2° L’aménagement du transfert

La réponse ministérielle précitée indique « Les services publics organisés à l’échelle communautaire n’ont pas la même configuration que ceux organisés à l’échelle communale. Les contrats souscrits par l’EPCI peuvent donc s’avérer inadéquats par rapports aux besoins des communes qui ont récupéré leurs compétences. Les communes peuvent alors décider ensemble de mettre un terme aux contrats dans les conditions de droit commun, si elles estiment que les conséquences de la poursuite des contrats sont excessives au regard des prestations fournies ou si une gestion commune des contrats ne peut que conduire à des contentieux permanents et rend inévitable la résiliation ultérieure dans des conditions défavorables. » (ibid.).

Afin d’éviter une résiliation pour motif d’intérêt général coûteuse pour les collectivités, il est également possible que ces dernières s’accordent pour qu’une d’entre elles deviennent l’unique titulaire du contrat. En effet, si le transfert du contrat à la suite du transfert de compétence est de plein droit, un accord contraire des parties peut y déroger.

Dans cette optique, deux options sont ouvertes. La première est de réduire par avenant l’objet du contrat pour que ce dernier corresponde au périmètre de la compétence de la collectivité récupérant le contrat. Ce dernier s’analyserait comme une résiliation partielle du contrat s’agissant de la ou les personnes publiques pour lesquelles sa poursuite n’apparaît plus pertinente.

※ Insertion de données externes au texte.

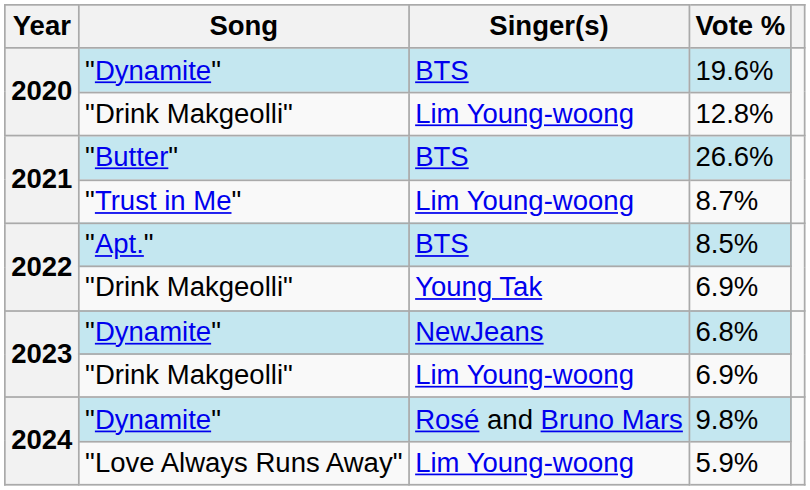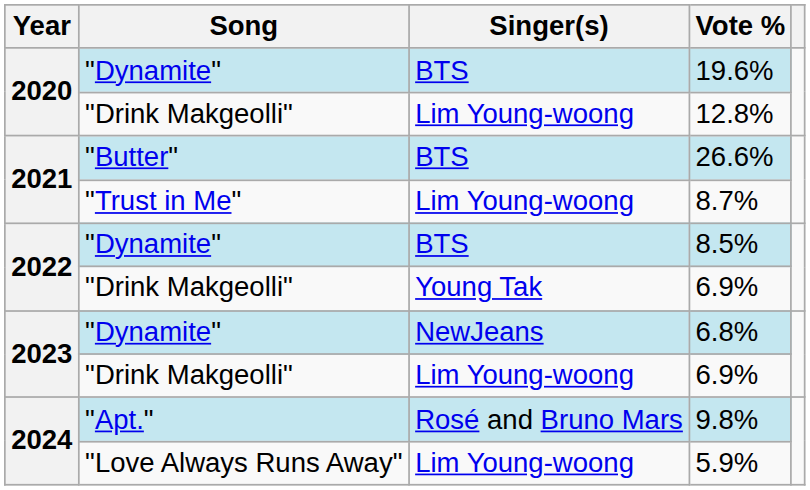8.5% | Song: "Apt." -> "Dynamite"
9.8% | Song: "Dynamite" -> "Apt."
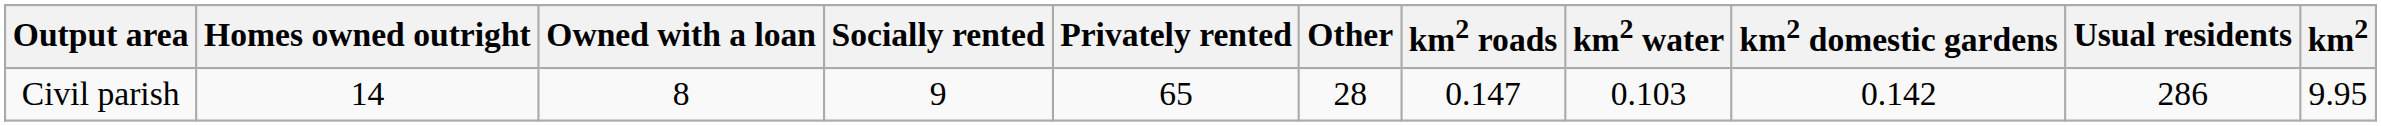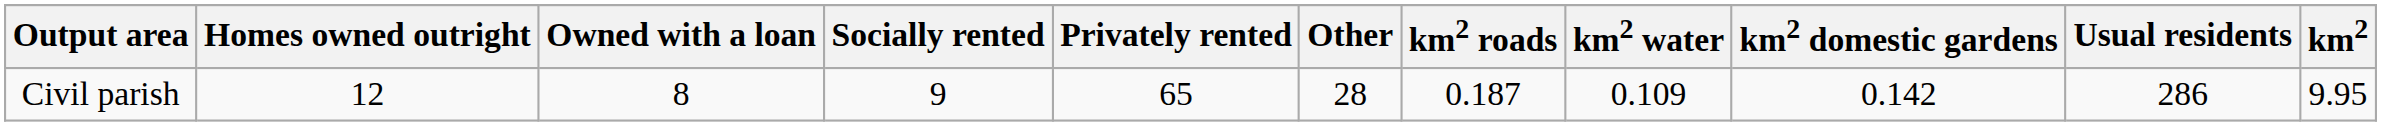Civil parish | Homes owned outright: 14 -> 12
Civil parish | km2 roads: 0.147 -> 0.187
Civil parish | km2 water: 0.103 -> 0.109
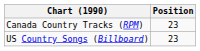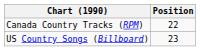Canada Country Tracks (RPM) | Position: 23 -> 22
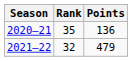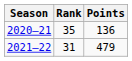2021–22 | Rank: 32 -> 31
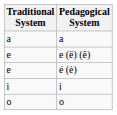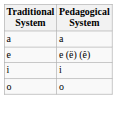- row: e | é (ė)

La seconde est de conserver intact le périmètre du contrat, mais en réduisant le nombre des parties. Dans ce montage, une seule des personnes publiques conserve la qualité de cocontractant et joue le rôle d’interface entre le titulaire et les autres collectivités. Les collectivités doivent alors conclure un contrat tel qu’une convention d’entente confiant à celle assurant l’interface les prestations relevant de la compétence des autres collectivités, en veillant à ne pas provoquer de transferts financiers indirects entre collectivités autres que ceux résultant strictement de la compensation de charges d’investissement et d’exploitation du service mutualisé (CGCT, art. L. 5221-1. – CE, 3 févr. 2012, n° 353737, Cne Veyrier-du-Lac).